- Supreme Court of Canada

Hearing: December 10, 1986 Judgment: December 3, 1987
- Full case name: Yvan Vaillancourt v Her Majesty The Queen
- Citations: [1987] 2 S.C.R. 636
- Docket No.: 18963

Court membership
- Chief Justice: Dickson
- Puisne Justices: Beetz, Estey, McIntyre, Chouinard*, Lamer, Wilson, Le Dain and La Forest JJ. (*)Chouinard took no part in judgment

Reasons given
- Majority: Lamer J. (paras. 1-43), joined by Dickson, Estey, Wilson J.
- Concurrence: Beetz J. (paras. 44-46), joined by Le Dain J.
- Dissent: McIntyre J. (paras. 47-54)

= R v Vaillancourt =

R v Vaillancourt, [1987] 2 S.C.R. 636, is a case from the Supreme Court of Canada on the constitutionality of the Criminal Code concept of "constructive murder". The Court raised the possibility that crimes with significant "stigma" attached, such as murder, require proof of the mens rea element of subjective foresight of death, but declined to decide on that basis. Instead, they concluded that all crimes require proof of at least objective fault, that the particular provision at issue here did not meet that requirement, and therefore that provision of the Criminal Code for constructive murder was unconstitutional.

== Background ==
Yvan Vaillancourt and a friend planned to rob a local pool hall. Before the robbery they had agreed to only use knives. However, when his friend showed up for the robbery with a gun Vaillancourt made him take the bullets out and place them in his glove. Immediately after the robbery took place, Vaillancourt saw his friend go back into the hall where a fight broke out between his friend and a customer. In the struggle, the customer was shot with his friend's gun and later died of his wounds. Vaillancourt was caught by the police at the scene but his accomplice got away.

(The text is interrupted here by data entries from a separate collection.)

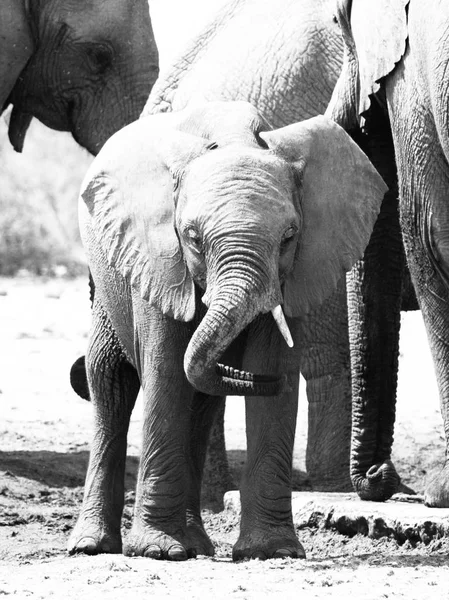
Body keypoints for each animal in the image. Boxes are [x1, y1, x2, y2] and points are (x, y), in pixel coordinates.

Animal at [70, 99, 384, 564]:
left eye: (289, 236)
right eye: (192, 237)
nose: (261, 380)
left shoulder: (294, 271)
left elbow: (268, 367)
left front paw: (272, 551)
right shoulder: (159, 260)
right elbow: (165, 372)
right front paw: (157, 551)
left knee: (201, 400)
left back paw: (195, 546)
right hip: (108, 273)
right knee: (111, 379)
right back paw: (94, 546)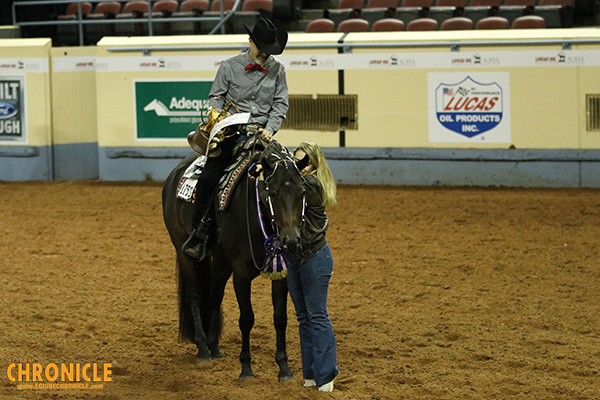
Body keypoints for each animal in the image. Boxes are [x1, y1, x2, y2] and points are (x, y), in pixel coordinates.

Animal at [162, 141, 304, 382]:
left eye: (302, 192)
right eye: (273, 193)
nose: (291, 240)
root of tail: (174, 174)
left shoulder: (281, 271)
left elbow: (280, 317)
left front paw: (284, 368)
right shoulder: (241, 271)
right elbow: (246, 318)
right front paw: (246, 368)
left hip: (221, 261)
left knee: (214, 296)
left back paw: (214, 347)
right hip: (183, 251)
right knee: (194, 297)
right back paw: (203, 350)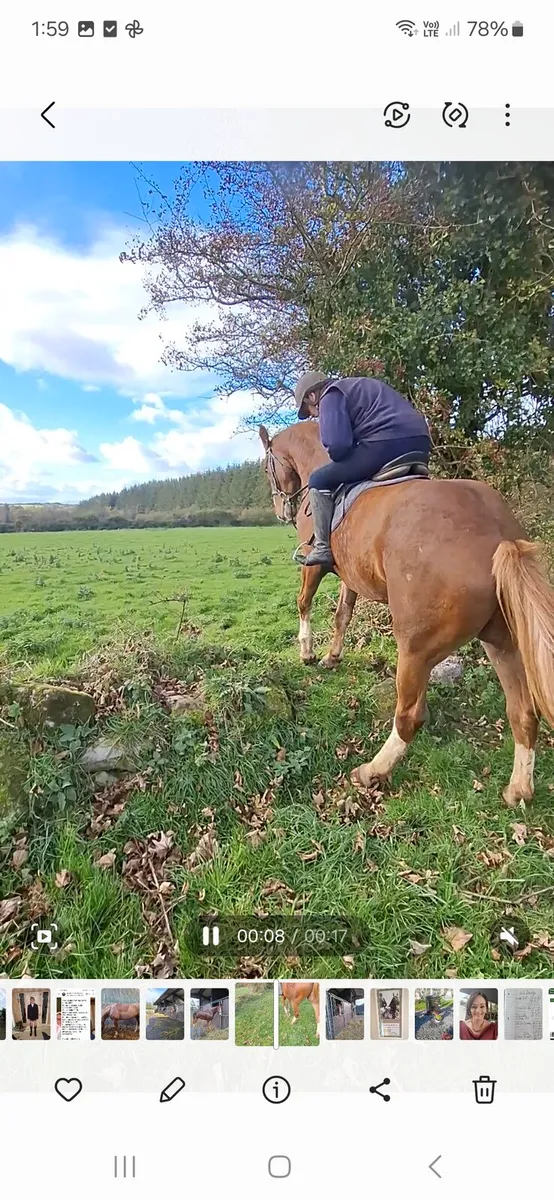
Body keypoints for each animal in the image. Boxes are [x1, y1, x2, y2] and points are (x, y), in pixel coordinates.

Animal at [260, 419, 554, 808]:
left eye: (266, 468)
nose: (282, 511)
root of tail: (498, 534)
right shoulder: (350, 578)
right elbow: (343, 615)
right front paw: (332, 657)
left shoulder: (314, 566)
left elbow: (304, 603)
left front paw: (307, 652)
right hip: (502, 643)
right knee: (523, 713)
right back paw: (519, 788)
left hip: (416, 648)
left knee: (409, 716)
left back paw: (372, 770)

Vaillancourt was charged with murder under s. 213(d) (now repealed) of the Criminal Code because he was considered an accomplice by operation under s.21(2) of the Code. Under s.213(d), a person using a weapon resulting in death while committing a robbery was guilty of murder, regardless of whether death was intended or of knowledge that death was likely to occur. He was convicted by a jury at trial, and the conviction was upheld by the Quebec Court of Appeal.

The issue before the court was whether s.213(d) violated either s.7 or s.11(d) of the Charter.

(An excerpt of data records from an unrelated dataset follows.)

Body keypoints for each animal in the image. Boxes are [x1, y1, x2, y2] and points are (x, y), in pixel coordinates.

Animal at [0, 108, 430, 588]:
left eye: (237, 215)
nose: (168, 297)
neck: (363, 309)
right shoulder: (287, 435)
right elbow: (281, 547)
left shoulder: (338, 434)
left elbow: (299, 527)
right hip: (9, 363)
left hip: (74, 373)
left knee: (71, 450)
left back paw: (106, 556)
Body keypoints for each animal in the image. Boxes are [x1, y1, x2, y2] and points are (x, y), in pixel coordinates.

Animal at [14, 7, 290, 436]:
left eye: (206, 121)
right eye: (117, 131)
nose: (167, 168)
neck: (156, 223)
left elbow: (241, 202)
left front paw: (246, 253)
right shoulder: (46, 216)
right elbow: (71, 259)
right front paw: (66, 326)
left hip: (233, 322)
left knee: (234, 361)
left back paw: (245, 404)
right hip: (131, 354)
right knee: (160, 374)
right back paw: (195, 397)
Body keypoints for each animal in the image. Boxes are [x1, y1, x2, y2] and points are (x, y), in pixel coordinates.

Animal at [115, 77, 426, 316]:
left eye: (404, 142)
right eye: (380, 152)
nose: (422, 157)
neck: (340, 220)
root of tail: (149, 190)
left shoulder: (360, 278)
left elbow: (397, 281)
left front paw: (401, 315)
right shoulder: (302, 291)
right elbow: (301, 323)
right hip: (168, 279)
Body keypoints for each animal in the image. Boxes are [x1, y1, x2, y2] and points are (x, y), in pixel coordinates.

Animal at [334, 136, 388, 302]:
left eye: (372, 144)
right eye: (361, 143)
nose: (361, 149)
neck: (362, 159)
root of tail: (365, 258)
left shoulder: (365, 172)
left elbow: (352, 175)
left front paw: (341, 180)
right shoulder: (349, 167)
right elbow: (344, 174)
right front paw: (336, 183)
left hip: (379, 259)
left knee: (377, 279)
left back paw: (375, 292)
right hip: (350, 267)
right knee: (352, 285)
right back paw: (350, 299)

Vaillancourt argued that it was a principle of fundamental justice that no accused should be liable for an offence without showing some degree of subjective mens rea.

== Reasons of the majority ==
The majority was written by Lamer J. with Dickson, Estey, and Wilson JJ. concurring.

The majority looked at the elements of the offence as well as the punishment that accompanies it. Punishment for murder was an automatic life sentence which produced a "stigma" upon the offender. Justice Lamer offered as his own opinion the view that because the moral blameworthiness of an accused must be proportional to the punishment and stigma of the offence, there were certain offences, such as murder, where there must be proof beyond a reasonable doubt of subjective foresight. However, it was not necessary to decide that point, because it had already been settled that no conviction for any offence could occur without proof of at least objective foresight.

The majority modified Vaillancourt's argument to recognize that the provision did not even require an objective fault element, which the majority recognized to be a principle of fundamental justice. Thus, since s.213(d) did not require any foresight of death it was in violation of a principle of fundamental justice and so violated s. 7 of the Charter, and could not be saved under s.1.

The suggestion that high punishment/high stigma offences must have subjective fault was later adopted by a majority of the Court in R. v. Martineau, [1990] 2 SCR 633.